* **Selected passage**
• • • • • • •
Opioid prescribing patterns of oral and maxillofacial surgeons: A nationwide survey

March 23, 2018, International & American Associations for Dental Research

At the 47th Annual Meeting of the American Association for Dental Research (AADR), held in conjunction with the 42nd Annual Meeting of the Canadian Association for Dental Research (CADR), Brandon Michael Syme, University of Iowa College of Dentistry, Iowa City, presented a poster titled "Opioid Prescribing Patterns of Oral and Maxillofacial Surgeons: A Nationwide Survey." The AADR/CADR Annual Meeting is in Fort Lauderdale, Fla. from March 21-24, 2018.

This study aimed to identify patterns of opioid by Oral and Maxillofacial Surgeons (OMFS) following rescheduling of hydrocodone containing products in 2014. A 10 questionnaire tool was sent electronically to 6,132 OMFS across USA and chi-square and Fischer- Exact tests were used to examine factors associated with prescription patterns of OMFS.

Of the 1,137 OMFS who responded to the survey, 95% said that they prescribed an opiate for patients who have had one or more impacted third molars removed. Hydrocodone-containing products were the most often prescribed

After rescheduling of hydrocodone containing products in 2014, 13.9% used 5 mg dose - 10 tablets (compared to 8.9% before rescheduling); 20.4% used 5 mg dose - 15 tablets (compared to 17.6% before rescheduling); 24.9% used 5 mg dose - 20 tables (compared to 33.9% before rescheduling) and 92.8% mentioned that they did not change to a more potent drug (hydrocodone to oxycodone containing product) after rescheduling in 2014.
• • • • • • •
* **Data to examine**
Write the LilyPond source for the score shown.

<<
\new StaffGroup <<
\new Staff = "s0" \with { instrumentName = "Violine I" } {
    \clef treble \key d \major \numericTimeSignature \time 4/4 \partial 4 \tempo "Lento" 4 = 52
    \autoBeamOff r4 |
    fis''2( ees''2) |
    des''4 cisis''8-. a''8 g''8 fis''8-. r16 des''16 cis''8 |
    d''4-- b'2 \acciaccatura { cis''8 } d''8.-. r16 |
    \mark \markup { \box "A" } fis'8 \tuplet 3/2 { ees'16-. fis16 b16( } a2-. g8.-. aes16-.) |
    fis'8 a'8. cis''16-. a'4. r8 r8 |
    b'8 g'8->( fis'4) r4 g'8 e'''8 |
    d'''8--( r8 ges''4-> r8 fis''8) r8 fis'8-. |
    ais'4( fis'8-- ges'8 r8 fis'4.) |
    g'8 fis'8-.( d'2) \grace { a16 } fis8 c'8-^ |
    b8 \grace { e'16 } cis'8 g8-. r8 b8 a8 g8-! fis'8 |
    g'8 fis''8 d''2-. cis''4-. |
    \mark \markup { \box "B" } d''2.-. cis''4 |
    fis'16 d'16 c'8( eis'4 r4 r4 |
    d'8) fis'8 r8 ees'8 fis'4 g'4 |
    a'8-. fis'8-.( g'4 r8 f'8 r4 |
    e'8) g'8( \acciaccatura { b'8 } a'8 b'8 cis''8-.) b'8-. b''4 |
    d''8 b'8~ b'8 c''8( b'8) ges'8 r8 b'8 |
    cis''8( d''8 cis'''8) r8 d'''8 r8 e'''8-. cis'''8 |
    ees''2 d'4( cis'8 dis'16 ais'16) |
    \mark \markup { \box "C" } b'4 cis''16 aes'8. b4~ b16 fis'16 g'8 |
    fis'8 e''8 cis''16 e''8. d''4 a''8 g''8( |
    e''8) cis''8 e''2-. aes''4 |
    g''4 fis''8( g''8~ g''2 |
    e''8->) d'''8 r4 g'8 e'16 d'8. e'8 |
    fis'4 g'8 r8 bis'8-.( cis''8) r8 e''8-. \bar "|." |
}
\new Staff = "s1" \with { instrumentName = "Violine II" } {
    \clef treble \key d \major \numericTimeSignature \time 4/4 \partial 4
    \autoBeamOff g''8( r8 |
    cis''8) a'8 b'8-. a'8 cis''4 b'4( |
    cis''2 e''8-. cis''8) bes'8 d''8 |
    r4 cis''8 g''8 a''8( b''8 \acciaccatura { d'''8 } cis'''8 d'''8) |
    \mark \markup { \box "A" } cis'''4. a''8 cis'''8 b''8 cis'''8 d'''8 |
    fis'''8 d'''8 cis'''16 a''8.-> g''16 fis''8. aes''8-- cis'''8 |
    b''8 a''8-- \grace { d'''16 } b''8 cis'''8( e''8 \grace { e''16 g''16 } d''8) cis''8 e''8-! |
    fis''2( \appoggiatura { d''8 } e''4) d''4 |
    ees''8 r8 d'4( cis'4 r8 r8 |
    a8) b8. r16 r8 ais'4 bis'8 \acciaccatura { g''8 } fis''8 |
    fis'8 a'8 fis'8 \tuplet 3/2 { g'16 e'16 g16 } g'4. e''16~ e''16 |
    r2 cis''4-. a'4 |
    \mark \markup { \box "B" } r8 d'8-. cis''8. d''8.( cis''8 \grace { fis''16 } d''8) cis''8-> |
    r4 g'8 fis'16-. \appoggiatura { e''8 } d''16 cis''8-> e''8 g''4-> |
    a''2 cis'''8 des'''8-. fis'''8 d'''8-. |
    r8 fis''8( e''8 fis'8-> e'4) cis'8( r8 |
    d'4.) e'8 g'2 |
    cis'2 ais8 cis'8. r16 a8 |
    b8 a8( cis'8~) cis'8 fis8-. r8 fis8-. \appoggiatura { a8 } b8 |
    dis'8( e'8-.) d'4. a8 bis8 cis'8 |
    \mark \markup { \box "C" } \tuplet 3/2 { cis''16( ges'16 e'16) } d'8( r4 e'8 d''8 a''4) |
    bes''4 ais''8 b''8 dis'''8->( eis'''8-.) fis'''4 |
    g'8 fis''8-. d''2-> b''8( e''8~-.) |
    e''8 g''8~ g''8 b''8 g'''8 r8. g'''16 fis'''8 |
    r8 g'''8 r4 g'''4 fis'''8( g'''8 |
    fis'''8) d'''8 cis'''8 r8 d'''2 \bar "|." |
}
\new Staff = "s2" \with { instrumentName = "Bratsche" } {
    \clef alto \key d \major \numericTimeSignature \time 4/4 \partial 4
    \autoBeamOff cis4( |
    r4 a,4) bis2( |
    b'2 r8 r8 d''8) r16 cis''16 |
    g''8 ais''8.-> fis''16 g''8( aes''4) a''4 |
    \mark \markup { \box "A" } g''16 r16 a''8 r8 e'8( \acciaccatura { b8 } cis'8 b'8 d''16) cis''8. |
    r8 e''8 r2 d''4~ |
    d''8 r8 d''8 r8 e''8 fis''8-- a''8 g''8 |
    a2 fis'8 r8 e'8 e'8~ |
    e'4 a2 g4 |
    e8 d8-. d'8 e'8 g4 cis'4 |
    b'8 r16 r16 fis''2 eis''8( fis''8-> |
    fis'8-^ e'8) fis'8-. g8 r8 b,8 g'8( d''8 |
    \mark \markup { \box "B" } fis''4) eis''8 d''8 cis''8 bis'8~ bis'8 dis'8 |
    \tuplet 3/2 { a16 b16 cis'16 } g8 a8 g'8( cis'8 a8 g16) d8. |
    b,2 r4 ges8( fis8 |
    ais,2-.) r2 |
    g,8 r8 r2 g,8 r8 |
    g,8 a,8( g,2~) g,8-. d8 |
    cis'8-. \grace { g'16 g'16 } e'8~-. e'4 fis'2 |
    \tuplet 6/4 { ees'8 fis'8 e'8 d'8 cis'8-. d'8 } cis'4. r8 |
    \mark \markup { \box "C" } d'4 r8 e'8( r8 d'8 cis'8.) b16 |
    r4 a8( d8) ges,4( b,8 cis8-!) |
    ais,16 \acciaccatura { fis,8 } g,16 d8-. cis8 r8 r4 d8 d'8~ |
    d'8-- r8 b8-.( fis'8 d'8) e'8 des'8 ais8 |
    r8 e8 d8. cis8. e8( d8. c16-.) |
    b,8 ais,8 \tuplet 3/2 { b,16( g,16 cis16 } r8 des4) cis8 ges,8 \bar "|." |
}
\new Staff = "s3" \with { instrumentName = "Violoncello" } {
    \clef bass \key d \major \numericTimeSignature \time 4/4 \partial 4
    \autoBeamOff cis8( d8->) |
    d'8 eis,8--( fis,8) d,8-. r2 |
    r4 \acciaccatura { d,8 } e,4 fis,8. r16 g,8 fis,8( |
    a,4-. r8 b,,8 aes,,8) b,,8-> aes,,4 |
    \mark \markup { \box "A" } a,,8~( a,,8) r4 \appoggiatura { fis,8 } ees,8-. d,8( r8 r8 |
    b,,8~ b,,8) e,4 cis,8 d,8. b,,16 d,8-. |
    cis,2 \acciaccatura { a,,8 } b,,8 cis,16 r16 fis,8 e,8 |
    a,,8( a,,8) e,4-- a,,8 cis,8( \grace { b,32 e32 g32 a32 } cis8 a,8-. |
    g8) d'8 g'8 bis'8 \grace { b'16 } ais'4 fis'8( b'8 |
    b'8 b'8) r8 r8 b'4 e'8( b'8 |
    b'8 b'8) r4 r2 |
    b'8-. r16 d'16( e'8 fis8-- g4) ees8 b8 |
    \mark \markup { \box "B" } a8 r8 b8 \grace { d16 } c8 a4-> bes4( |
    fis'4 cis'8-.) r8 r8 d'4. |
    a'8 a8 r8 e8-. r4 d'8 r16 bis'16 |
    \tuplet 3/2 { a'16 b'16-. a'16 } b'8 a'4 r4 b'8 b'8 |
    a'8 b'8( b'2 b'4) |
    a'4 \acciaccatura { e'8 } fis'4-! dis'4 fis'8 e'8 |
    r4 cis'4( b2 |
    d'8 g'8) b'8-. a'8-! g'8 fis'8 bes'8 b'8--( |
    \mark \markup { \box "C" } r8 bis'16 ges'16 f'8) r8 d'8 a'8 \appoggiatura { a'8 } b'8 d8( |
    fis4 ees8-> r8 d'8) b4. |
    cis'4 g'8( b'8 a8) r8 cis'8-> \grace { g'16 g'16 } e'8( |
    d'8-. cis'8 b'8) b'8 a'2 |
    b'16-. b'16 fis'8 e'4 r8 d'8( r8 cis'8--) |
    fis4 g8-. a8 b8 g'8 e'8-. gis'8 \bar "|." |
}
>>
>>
• • • • • • •
* **Complete the following**
- 1) Please copy the opioid survey summary from "At the 47th" up to and including "patterns of OMFS.".
- 2) For each 5 mg hydrocodone option in the opioid survey summary, list the number of tablets and the share of surgeons who used that option after the 2014 rescheduling.
The entries here are separate material from the opioid survey summary.

* **Per-task outputs**
- 1)
At the 47th Annual Meeting of the American Association for Dental Research (AADR), held in conjunction with the 42nd Annual Meeting of the Canadian Association for Dental Research (CADR), Brandon Michael Syme, University of Iowa College of Dentistry, Iowa City, presented a poster titled "Opioid Prescribing Patterns of Oral and Maxillofacial Surgeons: A Nationwide Survey." The AADR/CADR Annual Meeting is in Fort Lauderdale, Fla. from March 21-24, 2018.

This study aimed to identify patterns of opioid by Oral and Maxillofacial Surgeons (OMFS) following rescheduling of hydrocodone containing products in 2014. A 10 questionnaire tool was sent electronically to 6,132 OMFS across USA and chi-square and Fischer- Exact tests were used to examine factors associated with prescription patterns of OMFS.

- 2)
10 tablets: 13.9%
15 tablets: 20.4%
20 tablets: 24.9%